Whether you're hosting a small gathering or a big family affair, these recipes from our staff will have your guests begging for seconds! Happy cooking and even happier eating!
GRANDMA OLIVIA’S COFFEE CAKE from Sara Tanner
1 box yellow cake mix
1 large box vanilla pudding mix
¾ cup water
¾ cup vegetable oil
1 tsp vanilla
¼ cup white sugar
2 tsp. cinnamon
½ cup chopped nuts of your choosing
Pre-heat oven to 350 degrees
In stand mixer, mix together yellow cake mix & vanilla pudding mix. Add water and vegetable oil and mix well. Add one egg at a time to the mixture. After the last egg is added, turn mixer on high and allow to beat for 8 minutes.

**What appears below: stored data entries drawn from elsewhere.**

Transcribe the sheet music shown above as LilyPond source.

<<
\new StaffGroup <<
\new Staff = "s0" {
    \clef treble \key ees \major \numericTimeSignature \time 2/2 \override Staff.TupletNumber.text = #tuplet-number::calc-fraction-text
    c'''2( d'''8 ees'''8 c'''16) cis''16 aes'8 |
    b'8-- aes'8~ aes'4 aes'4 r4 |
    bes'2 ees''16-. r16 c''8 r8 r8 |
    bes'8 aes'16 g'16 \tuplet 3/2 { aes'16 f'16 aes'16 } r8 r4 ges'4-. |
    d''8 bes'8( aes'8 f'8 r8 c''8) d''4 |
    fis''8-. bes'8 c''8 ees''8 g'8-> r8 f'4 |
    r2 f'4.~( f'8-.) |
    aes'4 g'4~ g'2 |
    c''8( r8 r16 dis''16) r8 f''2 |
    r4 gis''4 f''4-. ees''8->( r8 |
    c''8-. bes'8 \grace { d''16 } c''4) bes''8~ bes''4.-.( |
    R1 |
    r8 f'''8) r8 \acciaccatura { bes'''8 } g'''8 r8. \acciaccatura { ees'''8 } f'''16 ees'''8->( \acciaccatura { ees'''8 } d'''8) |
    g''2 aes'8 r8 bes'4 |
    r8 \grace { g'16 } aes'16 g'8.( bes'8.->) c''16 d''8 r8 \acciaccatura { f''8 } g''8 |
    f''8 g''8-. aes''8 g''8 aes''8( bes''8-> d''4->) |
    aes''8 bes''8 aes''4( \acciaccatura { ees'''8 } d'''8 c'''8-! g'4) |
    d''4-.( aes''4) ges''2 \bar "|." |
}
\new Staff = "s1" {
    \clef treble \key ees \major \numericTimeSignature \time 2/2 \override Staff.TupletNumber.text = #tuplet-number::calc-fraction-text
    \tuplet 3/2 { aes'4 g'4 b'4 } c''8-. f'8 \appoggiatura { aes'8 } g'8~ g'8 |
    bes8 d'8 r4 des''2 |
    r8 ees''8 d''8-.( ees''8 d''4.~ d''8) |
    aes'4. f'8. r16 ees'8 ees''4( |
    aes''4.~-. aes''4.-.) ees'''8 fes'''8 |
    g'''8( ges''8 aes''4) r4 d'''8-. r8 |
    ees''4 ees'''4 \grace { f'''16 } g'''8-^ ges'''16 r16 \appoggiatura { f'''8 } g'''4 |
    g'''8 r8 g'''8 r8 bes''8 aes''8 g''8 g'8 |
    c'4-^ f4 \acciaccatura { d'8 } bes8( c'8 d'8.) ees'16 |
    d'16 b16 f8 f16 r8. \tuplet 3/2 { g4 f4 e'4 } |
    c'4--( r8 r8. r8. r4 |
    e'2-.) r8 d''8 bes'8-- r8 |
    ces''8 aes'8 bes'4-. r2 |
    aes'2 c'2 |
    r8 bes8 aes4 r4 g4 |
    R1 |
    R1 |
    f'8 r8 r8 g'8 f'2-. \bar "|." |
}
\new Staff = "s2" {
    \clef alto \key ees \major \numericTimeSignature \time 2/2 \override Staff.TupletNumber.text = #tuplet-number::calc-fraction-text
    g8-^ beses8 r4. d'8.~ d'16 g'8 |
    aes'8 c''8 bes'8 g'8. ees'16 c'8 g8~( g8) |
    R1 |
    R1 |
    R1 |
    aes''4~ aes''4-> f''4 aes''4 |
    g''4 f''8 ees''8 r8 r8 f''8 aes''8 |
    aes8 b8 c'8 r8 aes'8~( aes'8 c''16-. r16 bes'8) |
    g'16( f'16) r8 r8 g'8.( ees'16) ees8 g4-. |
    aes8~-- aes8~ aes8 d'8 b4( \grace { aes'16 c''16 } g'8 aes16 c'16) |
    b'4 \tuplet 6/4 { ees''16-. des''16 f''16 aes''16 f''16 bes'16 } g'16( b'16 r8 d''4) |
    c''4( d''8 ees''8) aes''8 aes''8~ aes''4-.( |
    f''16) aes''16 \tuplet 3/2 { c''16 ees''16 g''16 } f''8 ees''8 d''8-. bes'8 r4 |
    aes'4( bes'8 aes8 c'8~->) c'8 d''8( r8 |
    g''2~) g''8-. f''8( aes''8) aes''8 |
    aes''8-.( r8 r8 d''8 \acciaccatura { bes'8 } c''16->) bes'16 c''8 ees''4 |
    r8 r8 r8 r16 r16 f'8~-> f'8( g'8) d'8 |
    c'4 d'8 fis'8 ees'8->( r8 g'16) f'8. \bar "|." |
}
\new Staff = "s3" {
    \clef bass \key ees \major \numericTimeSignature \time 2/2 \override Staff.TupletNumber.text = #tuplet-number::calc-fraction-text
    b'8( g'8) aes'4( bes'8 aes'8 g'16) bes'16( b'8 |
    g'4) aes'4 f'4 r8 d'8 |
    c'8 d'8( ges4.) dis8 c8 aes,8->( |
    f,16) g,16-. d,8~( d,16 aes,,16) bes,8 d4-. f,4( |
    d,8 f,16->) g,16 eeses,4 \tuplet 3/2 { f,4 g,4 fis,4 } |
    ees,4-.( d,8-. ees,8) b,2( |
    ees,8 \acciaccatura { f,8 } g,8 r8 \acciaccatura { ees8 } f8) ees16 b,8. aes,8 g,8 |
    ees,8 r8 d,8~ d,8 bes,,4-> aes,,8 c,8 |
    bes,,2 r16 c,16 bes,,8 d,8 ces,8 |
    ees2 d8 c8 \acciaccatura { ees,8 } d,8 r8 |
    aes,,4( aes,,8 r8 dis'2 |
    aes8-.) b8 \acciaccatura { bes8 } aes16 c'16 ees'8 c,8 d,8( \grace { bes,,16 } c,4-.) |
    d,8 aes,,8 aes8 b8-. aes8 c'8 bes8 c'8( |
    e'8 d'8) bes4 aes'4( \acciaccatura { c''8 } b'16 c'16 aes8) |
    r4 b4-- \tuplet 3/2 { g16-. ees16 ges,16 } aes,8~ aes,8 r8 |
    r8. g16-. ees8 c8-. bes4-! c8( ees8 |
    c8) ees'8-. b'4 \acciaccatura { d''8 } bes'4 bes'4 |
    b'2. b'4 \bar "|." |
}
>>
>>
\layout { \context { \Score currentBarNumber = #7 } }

In a separate bowl, mix together sugar and cinnamon.
Grease Bundt pan with butter. Spoon a small amount of the cinnamon sugar into the pan and rotate until the sides are covered. Return any excess to the cinnamon sugar bowl. Add the chopped nuts to the cinnamon sugar mixture.
When the 8 minutes is up on the stand mixer, turn down the speed and add the vanilla until incorporated. Begin adding a layer of the mixture to the bundt pan, followed by a hefty sprinkling of the cinnamon/sugar/nut mixture. Keep layering until the last layer is just batter.
Bake at 350 for 50 minutes. Remove from oven and let cool for a bit before turning over and setting on a cooling rack. Serve with love to your family for any Holiday Breakfast! Great gift for neighbors and friends as well.
MISO BUTTER ONIONS from Elsa Marcotte
6 to 8 small onions
7 tablespoons of melted unsalted butter,
1/3 cup miso paste,
1 quart warm water
Preheat your oven to 500 degrees
Halve 6 to 8 small onions lengthwise (the smaller the better!), trim a little off the tops and bottoms (not too much – you want to ensure the onion halves stay held together at the base), and place cut-side down in a baking dish keeping a little space between each one.
In a medium bowl whisk together 7 tablespoons of melted unsalted butter, 1/3 cup miso paste, and 1 quart warm water until fully incorporated
Pour the mixture over the onions, cover tightly with aluminum foil, and bake for 35 minutes
Remove the foil, gently turn the onions over so they are cut-side up, and baste them liberally
Return the baking dish to the oven, uncovered, for another 45 to 50 minutes, basting ~every 10 minutes
Transfer onions to a serving platter, pouring the remaining sauce over them, and serve!